Wiebe, Armin: The Salvation of Yasch Siemens
Part of a long comedic tradition in Mennonite writing that includes the work of Arnold Dyck and Paul Heibert, Wiebe’s novel is a snort-your-coffee-out-your-nose funny tour through rural Mennonite that celebrates the rich textures of the culture. It tells the story of Yasch Siemens, a hapless young man eager to move up in his world by getting married and securing a farm of his own – and of Oata Needarp, the indefatigable woman that “helps” him do both. In this startlingly original novel, written in an English heavily coloured by what his characters call Flat German, Wiebe creates a fully realized world that is as fascinating as it is entertaining. It also has one of the most memorable opening lines in all of Mennonite literature, one that gives a good sense of what is to follow throughout the book: “The year they built the TV tower I was heista kopp in love with Shaftich Shreeda’s daughter, Fleeda.”

Munce, Alayna. When I was Young and In My Prime
Compared to the more celebrated recent “Mennonite novels” such as Darcie Friesen Hossack’s Mennonites Don’t Dance or Carrie Snyder’s wonderful The Juliet Stories_—shortlisted for a Commonwealth Writers’ first novel award and the Governor General’s Award, respectively—Munce’s novel went unnoticed upon publication in 2005. But its spare and evocative prose, hung loosely over a poetic structure, makes _When I was Young as rewarding and consistently surprising a novel as I’ve read in years. It tells the story of Helena Friesen, a young woman of Mennonite descent living in the Parkdale area of Toronto at the turn of the millennium. Helena’s self-conscious efforts to live an ethical life come to centre on her relationship with her Russian Mennonite immigrant grandparents as they transition through the various stages of old age, including her grandmother’s descent into the disorientation of Alzheimer’s, and her grandfather’s rapidly declining health. The result is a deeply affective meditation on aging and contemporary urban life, and a compelling portrait of the shifting structure of contemporary Mennonite identity.

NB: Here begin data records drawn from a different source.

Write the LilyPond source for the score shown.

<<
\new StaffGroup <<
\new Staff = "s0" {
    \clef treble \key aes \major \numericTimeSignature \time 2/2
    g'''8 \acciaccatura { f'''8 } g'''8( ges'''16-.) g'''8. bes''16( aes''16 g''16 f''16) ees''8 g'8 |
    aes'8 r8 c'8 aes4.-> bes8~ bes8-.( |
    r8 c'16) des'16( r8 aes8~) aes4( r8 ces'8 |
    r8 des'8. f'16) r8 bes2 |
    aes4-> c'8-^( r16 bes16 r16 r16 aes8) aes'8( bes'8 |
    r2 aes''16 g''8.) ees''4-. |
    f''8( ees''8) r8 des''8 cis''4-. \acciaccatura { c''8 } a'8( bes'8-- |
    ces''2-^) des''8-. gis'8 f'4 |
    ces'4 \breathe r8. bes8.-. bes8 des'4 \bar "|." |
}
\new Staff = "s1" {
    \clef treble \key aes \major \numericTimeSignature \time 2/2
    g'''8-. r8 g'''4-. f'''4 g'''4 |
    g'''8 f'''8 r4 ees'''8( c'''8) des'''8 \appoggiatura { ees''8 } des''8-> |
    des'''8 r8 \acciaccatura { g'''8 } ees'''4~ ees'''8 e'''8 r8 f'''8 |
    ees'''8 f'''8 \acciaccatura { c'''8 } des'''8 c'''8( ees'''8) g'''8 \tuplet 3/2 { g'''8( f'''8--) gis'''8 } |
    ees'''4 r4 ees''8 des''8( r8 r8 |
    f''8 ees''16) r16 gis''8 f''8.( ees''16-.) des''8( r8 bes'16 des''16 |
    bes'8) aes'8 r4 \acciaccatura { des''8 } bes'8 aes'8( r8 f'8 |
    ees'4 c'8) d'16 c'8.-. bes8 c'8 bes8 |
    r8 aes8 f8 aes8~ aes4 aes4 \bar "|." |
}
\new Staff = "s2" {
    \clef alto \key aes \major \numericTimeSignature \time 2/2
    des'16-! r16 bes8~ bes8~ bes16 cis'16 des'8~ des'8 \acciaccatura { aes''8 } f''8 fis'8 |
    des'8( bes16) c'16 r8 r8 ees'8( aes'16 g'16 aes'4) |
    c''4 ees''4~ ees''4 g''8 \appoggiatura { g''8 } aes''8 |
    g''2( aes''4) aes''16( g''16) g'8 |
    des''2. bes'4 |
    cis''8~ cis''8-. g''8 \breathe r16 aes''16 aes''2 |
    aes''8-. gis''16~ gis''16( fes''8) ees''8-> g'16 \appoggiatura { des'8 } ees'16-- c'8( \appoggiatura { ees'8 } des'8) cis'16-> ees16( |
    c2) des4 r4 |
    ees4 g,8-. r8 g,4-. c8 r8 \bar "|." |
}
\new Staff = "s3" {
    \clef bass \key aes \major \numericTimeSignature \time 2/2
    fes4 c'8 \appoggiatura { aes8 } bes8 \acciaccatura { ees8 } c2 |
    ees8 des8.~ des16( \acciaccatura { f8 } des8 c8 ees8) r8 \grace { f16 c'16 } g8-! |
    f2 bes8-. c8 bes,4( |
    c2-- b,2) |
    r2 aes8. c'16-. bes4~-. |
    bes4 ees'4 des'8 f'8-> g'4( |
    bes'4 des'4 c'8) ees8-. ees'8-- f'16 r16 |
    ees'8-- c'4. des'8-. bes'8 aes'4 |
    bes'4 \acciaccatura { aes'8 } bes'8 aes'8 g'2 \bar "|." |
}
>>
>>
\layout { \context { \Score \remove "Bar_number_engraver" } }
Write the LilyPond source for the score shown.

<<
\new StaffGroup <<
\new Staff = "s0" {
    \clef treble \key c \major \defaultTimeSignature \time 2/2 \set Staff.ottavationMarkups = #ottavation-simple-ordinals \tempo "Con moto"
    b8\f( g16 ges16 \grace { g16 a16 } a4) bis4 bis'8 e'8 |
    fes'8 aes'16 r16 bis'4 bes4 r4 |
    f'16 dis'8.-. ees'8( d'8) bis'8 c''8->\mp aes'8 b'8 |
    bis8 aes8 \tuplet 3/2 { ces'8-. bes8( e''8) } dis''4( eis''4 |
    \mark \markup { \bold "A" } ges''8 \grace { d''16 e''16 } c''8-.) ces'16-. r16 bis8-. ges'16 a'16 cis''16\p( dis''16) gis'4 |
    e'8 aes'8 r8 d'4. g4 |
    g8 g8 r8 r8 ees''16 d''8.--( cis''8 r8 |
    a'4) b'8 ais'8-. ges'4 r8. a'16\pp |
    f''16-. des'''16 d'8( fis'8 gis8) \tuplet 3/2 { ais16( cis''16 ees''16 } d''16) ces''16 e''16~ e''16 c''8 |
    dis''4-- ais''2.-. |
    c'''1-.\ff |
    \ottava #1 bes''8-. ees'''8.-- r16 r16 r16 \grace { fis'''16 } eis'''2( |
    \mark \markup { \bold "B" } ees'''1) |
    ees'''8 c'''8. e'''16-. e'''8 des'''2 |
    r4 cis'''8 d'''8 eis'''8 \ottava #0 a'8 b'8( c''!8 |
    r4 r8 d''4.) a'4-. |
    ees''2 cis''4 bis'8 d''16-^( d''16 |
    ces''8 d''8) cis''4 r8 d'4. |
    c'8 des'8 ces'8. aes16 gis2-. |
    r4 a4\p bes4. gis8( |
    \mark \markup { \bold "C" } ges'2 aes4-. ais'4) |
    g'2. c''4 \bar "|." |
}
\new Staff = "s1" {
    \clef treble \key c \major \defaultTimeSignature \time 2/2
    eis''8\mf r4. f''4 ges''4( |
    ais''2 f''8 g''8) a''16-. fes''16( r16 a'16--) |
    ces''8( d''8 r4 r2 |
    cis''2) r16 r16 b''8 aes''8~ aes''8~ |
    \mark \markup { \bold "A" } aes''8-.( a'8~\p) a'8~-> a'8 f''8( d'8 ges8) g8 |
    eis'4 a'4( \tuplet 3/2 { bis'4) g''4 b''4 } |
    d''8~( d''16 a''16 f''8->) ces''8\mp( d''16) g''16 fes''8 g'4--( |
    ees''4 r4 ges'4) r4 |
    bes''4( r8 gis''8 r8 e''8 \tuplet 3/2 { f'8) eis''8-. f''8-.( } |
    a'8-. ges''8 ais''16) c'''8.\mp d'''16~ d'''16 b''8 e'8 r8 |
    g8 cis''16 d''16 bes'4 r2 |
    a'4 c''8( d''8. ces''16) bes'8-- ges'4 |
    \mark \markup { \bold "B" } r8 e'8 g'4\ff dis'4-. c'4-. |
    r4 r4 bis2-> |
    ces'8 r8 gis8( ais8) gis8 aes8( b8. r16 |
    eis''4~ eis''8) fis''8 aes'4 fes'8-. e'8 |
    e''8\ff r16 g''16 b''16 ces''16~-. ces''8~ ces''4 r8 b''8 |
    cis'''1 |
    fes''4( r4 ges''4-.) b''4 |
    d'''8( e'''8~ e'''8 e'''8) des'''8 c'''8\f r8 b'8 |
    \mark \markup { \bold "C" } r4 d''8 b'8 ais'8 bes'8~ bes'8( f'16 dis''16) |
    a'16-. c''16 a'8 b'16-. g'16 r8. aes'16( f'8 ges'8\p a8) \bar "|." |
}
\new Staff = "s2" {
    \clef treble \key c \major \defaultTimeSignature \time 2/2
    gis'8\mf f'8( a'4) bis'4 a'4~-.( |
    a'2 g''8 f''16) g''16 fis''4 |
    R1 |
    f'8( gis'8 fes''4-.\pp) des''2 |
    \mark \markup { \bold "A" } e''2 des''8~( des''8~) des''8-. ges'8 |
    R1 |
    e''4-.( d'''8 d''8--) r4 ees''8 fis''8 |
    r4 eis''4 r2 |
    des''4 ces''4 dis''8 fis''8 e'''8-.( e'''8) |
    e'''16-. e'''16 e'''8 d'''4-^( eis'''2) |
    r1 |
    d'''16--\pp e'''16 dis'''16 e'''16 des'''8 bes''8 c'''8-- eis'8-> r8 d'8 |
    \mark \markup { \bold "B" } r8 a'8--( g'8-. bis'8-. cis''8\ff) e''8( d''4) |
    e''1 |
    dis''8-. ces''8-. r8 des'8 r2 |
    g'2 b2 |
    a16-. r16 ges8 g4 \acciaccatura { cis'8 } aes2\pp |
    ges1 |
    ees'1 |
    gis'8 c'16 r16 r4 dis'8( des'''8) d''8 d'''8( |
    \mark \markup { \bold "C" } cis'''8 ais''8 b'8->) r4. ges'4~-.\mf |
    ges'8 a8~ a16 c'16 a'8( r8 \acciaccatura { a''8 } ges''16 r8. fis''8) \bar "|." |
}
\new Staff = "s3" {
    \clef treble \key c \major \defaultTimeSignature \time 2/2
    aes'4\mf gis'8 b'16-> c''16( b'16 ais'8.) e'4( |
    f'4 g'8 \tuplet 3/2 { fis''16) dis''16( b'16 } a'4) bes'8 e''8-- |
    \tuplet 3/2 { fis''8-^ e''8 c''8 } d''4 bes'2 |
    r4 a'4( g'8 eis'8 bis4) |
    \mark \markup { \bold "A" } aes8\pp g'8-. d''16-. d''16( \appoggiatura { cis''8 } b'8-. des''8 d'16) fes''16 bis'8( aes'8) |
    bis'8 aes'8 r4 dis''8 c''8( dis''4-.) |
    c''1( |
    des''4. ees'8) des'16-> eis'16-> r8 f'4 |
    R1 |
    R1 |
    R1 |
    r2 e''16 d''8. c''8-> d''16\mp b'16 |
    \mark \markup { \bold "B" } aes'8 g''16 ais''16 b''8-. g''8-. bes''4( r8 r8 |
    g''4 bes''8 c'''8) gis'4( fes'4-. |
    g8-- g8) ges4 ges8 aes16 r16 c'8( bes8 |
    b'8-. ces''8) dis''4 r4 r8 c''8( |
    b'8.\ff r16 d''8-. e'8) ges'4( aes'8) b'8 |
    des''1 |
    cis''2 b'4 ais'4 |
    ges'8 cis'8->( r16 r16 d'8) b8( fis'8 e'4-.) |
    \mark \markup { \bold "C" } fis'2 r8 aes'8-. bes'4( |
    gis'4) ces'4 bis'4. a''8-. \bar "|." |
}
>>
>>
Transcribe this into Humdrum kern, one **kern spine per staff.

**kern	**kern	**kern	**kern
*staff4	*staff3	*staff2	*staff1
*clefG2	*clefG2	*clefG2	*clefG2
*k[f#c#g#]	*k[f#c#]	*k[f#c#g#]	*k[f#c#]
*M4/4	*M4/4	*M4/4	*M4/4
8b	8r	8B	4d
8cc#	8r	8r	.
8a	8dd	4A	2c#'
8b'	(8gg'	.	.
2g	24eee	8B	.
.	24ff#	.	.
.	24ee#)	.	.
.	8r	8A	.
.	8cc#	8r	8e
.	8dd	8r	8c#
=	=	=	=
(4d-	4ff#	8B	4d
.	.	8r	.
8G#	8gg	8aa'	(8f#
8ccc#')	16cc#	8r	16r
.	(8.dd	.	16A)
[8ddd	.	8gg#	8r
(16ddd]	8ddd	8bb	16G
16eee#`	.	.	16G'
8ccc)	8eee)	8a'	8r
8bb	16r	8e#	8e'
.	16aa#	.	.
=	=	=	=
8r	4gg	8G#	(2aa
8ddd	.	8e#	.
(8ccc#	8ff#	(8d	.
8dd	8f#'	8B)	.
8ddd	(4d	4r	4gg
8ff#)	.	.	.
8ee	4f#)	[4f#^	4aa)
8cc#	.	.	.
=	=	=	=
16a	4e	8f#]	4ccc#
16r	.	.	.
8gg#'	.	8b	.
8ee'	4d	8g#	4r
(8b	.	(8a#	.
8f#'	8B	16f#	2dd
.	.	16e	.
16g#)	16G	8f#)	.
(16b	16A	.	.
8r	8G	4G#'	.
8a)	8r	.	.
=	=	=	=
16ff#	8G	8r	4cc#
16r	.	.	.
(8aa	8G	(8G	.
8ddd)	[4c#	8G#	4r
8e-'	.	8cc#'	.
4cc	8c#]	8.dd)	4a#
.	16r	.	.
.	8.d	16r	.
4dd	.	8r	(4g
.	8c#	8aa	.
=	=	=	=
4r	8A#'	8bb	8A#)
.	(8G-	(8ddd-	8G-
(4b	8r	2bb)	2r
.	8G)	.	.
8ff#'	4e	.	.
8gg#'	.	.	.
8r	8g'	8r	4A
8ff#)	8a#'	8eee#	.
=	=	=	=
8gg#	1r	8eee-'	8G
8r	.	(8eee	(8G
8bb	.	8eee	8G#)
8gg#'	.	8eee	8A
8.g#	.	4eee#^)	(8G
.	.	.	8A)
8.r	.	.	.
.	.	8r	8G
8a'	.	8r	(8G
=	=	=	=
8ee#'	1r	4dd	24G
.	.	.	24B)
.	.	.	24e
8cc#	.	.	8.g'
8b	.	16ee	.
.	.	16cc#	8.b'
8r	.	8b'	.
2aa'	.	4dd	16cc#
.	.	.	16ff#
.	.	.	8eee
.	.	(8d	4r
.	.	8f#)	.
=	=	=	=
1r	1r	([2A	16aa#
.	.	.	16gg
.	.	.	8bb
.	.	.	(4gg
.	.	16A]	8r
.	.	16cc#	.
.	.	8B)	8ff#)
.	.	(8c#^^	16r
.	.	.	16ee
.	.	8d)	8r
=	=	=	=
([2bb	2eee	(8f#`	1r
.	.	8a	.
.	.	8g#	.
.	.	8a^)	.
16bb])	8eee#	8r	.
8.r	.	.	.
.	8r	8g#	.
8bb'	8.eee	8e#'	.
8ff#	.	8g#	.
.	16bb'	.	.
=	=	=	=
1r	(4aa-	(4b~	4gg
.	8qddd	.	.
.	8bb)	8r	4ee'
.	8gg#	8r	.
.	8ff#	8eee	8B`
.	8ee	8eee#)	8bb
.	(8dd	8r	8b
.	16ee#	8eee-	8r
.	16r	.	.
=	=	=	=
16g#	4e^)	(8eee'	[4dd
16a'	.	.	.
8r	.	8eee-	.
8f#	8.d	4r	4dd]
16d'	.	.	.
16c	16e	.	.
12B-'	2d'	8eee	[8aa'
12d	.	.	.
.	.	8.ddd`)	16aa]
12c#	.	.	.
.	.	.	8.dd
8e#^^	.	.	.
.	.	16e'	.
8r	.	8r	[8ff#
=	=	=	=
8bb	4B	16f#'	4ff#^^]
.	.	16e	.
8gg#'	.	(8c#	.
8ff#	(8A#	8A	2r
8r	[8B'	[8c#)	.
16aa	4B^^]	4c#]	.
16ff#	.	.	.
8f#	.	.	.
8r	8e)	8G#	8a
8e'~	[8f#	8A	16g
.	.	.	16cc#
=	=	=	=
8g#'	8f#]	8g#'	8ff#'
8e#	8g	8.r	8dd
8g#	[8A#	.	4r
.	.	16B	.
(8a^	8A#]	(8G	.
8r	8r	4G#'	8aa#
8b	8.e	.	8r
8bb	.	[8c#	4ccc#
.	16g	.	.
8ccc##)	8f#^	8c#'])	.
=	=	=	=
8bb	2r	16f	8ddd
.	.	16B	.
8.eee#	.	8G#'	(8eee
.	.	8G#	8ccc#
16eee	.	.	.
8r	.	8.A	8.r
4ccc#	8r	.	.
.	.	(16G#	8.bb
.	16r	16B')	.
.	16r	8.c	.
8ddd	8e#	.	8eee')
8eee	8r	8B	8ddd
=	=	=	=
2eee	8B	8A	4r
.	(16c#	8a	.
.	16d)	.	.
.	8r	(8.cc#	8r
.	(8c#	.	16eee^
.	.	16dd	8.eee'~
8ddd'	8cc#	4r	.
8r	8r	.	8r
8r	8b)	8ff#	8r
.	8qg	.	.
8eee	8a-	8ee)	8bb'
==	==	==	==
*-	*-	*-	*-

Wiebe, Rudy: Sweeter Than All The World
Wiebe’s ambitious novel, Sweeter than All the World, swings from nineteenth century Prussia to sixteenth century Netherlands, from eighteenth century London to contemporary Canada, from Prague to Bali, from Idaho to Siberia, and onwards. Anchored loosely but ably by the story of Adam Wiebe, a prosperous Canadian who looks to his Mennonite history as a way of navigating the complications of his own collapsing life, Sweeter evocatively juxtaposes our individual and collective efforts to belong and to construct meaning through our lives. Complex in structure yet beautifully direct in its aims, epic in scope yet intimate in detail, Sweeter than all the World may well be the one Mennonite Canadian novel being read a century from now.